Work to complete: Word for word, output every line of the material below, minus pictures.

** Opening Records shown block **

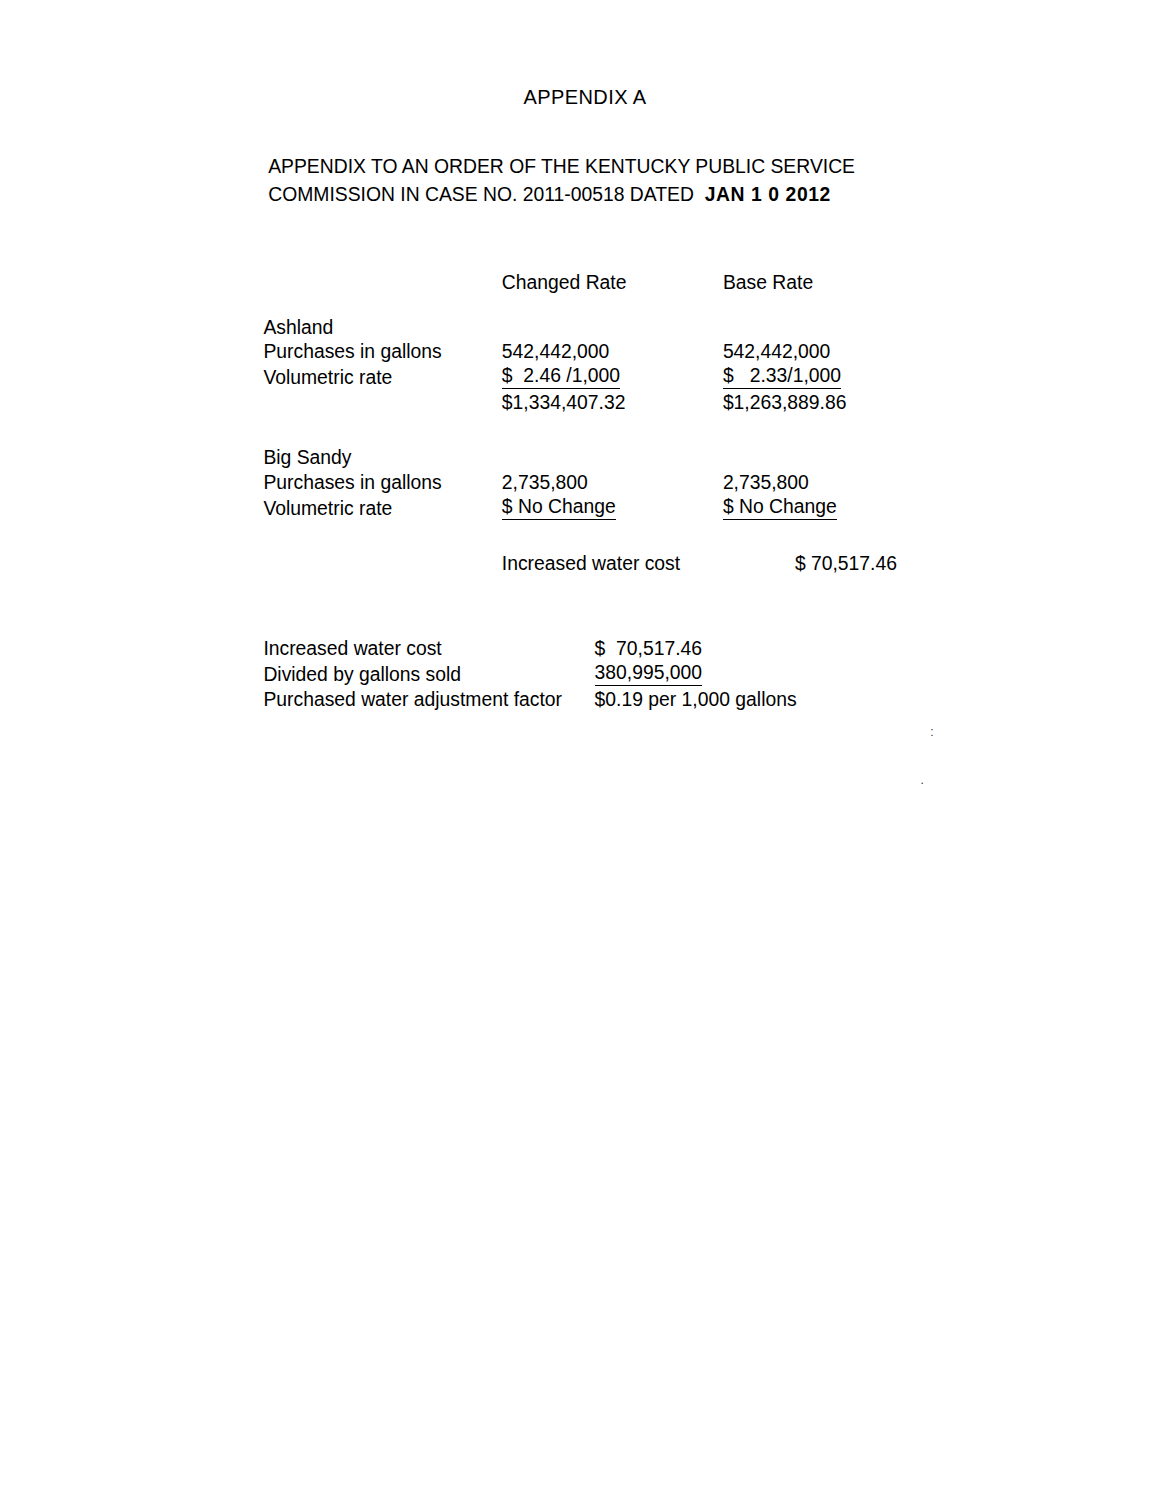APPENDIX A
APPENDIX TO AN ORDER OF THE KENTUCKY PUBLIC SERVICE
COMMISSION IN CASE NO. 2011-00518 DATED JAN 1 0 2012
| | Changed Rate | Base Rate |
| Ashland | | |
| Purchases in gallons | 542,442,000 | 542,442,000 |
| Volumetric rate | $ 2.46 /1,000 | $ 2.33/1,000 |
| | $1,334,407.32 | $1,263,889.86 |
| Big Sandy | | |
| Purchases in gallons | 2,735,800 | 2,735,800 |
| Volumetric rate | $ No Change | $ No Change |
| | Increased water cost | $ 70,517.46 |
| Increased water cost | $ 70,517.46 |
| Divided by gallons sold | 380,995,000 |
| Purchased water adjustment factor | $0.19 per 1,000 gallons |
: .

** Closing Records shown block **

Completed exercise:
APPENDIX A
APPENDIX TO AN ORDER OF THE KENTUCKY PUBLIC SERVICE
COMMISSION IN CASE NO. 2011-00518 DATED JAN 1 0 2012
| | Changed Rate | Base Rate |
| Ashland | | |
| Purchases in gallons | 542,442,000 | 542,442,000 |
| Volumetric rate | $ 2.46 /1,000 | $ 2.33/1,000 |
| | $1,334,407.32 | $1,263,889.86 |
| Big Sandy | | |
| Purchases in gallons | 2,735,800 | 2,735,800 |
| Volumetric rate | $ No Change | $ No Change |
| | Increased water cost | $ 70,517.46 |
| Increased water cost | $ 70,517.46 |
| Divided by gallons sold | 380,995,000 |
| Purchased water adjustment factor | $0.19 per 1,000 gallons |
: .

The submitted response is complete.